It's a matter of the escape velocities of the atmospheric constituents and chemistry.
Both Venus and Earth have similar surface gravities and hold on to similar gases in the same way. Once those gases are present in their atmospheres there is no major mechanism apart from EXTREME heat ( causing the molecules to exceed escape velocity) or chemical reactions ( by locking up the gases in the surface rocks) that can reduce the atmosphere.
Mercury is just too hot to hang on to any atmosphere.
Venus was born with a heavy CO 2 atmosphere and little of it has been lost.
Earth probably had a similar CO 2 load but it has been locked up in the surface rocks, the oceans and in plant life which Venus does not have.

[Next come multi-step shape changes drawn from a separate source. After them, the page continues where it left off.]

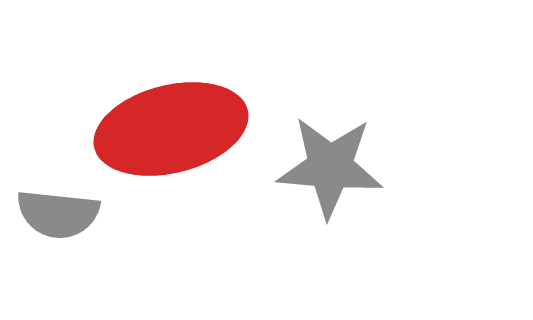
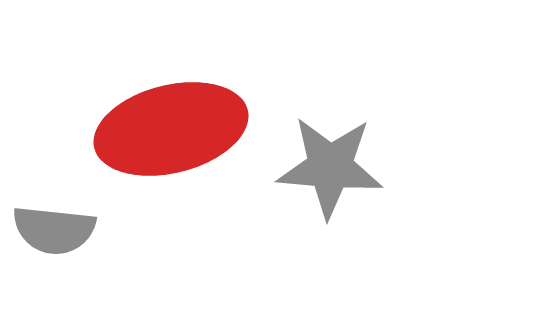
gray semicircle: moved 4 px left, 16 px down
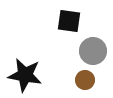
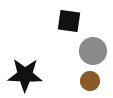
black star: rotated 8 degrees counterclockwise
brown circle: moved 5 px right, 1 px down
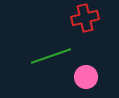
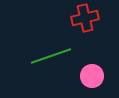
pink circle: moved 6 px right, 1 px up
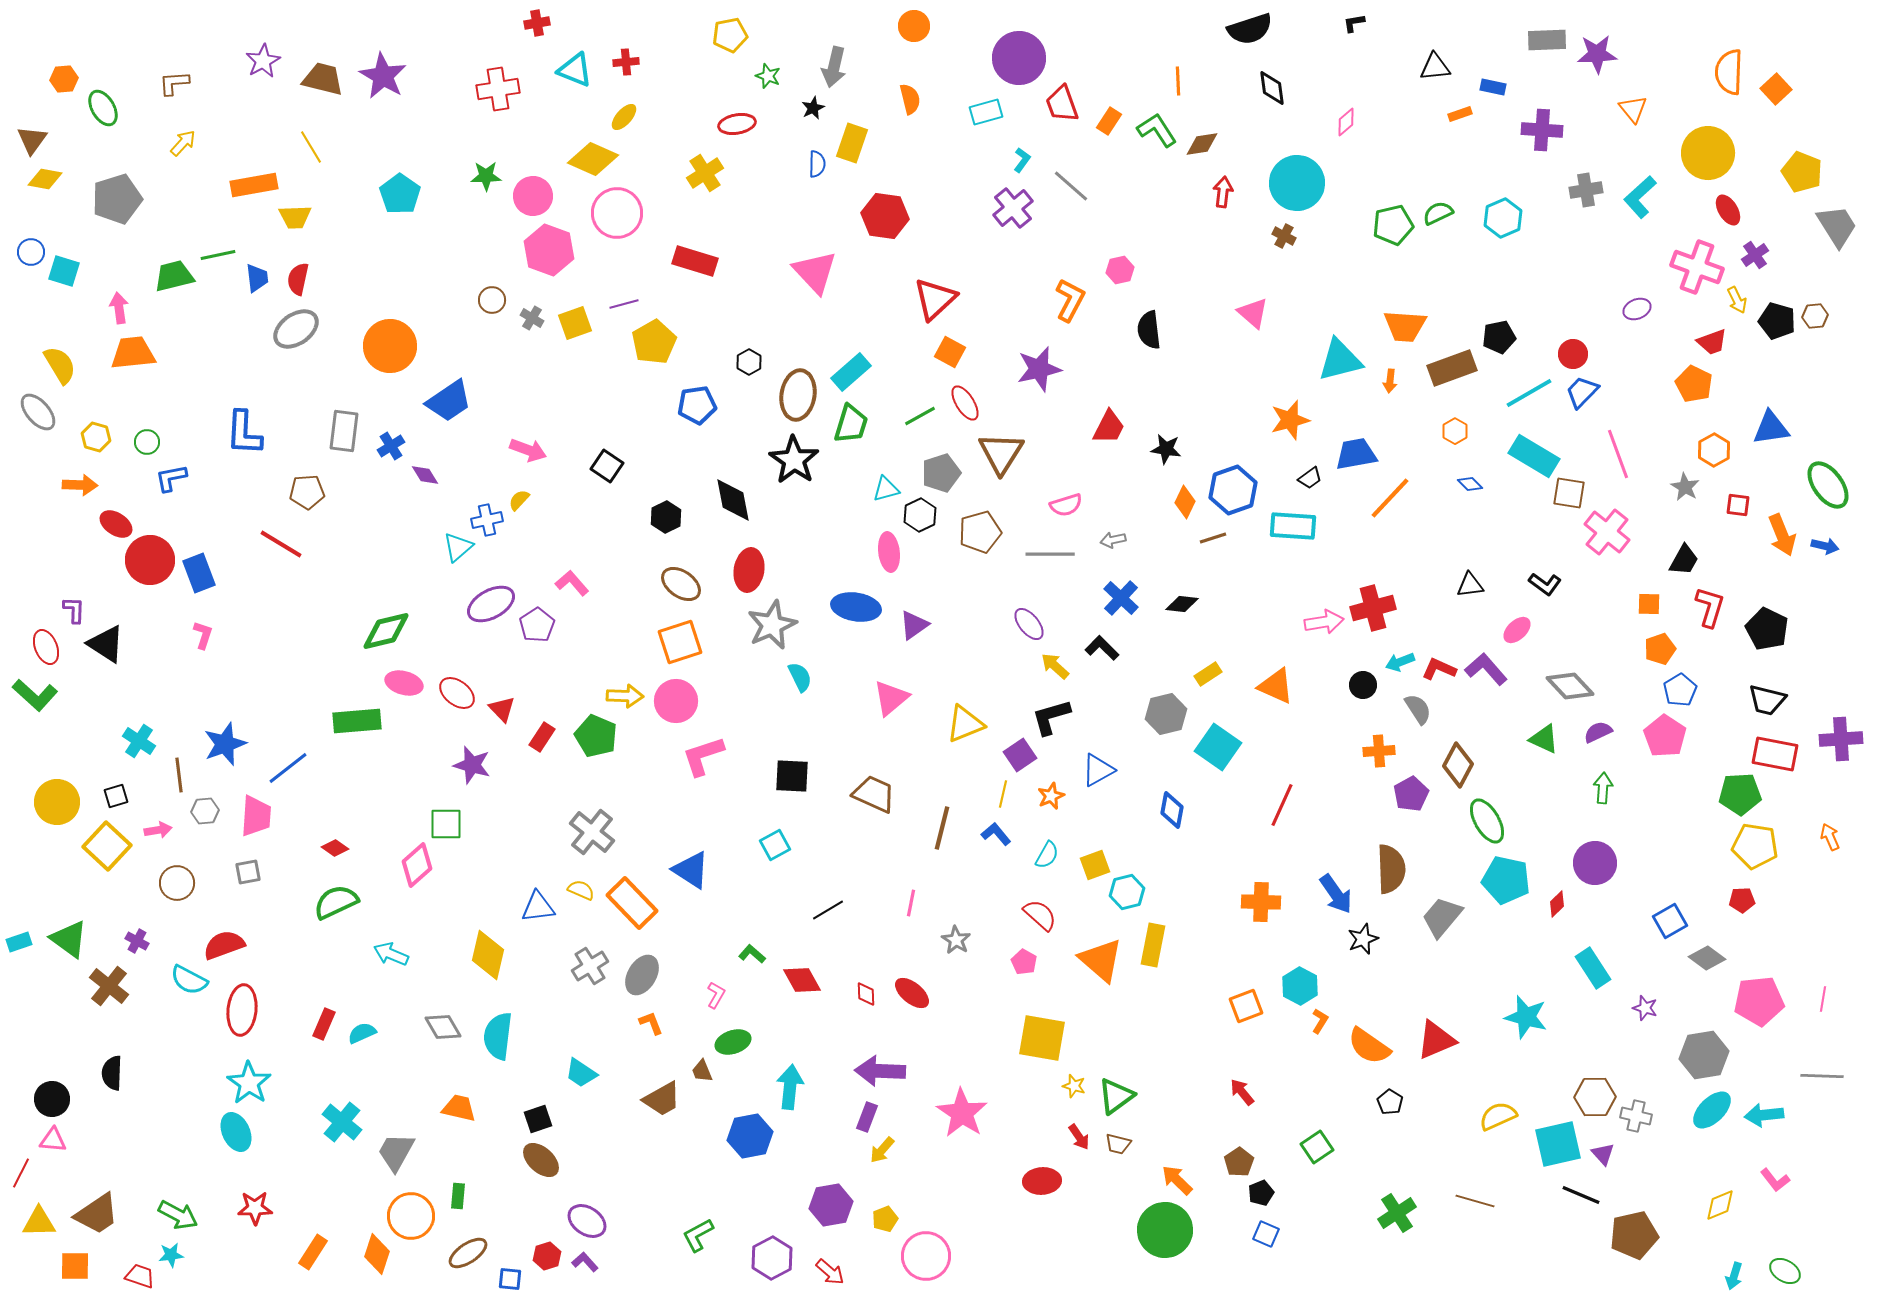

Mars, with its low escape velocity, has a thin CO 2 atmosphere due to its low gravity allowing most of its original atmosphere to bleed into space.
If our poor Earths atmosphere continues to accumulate CO 2 it will simply continue to do so until we have unlocked all the carbon in the rocks and oceans and then we will start to look like Venus!
It's not an "air grasp'" difference. Both planets are the same.Both hold on to CO 2 the same way.
The difference is in the initial CO 2 present and the way in which the CO 2 has been removed from the atmosphere.
Another effect is temperature of course. Venus being closer to the Sun and hotter will tend to loose the lighter gases more than CO 2, hence the higher concentration.
CO 2 is a "heavy" gas and tends to stick around.
It is all a little more complex than this when we have to consider the effect of UV light and other processes on the evolution of an atmosphere, but gravity is not the important aspect.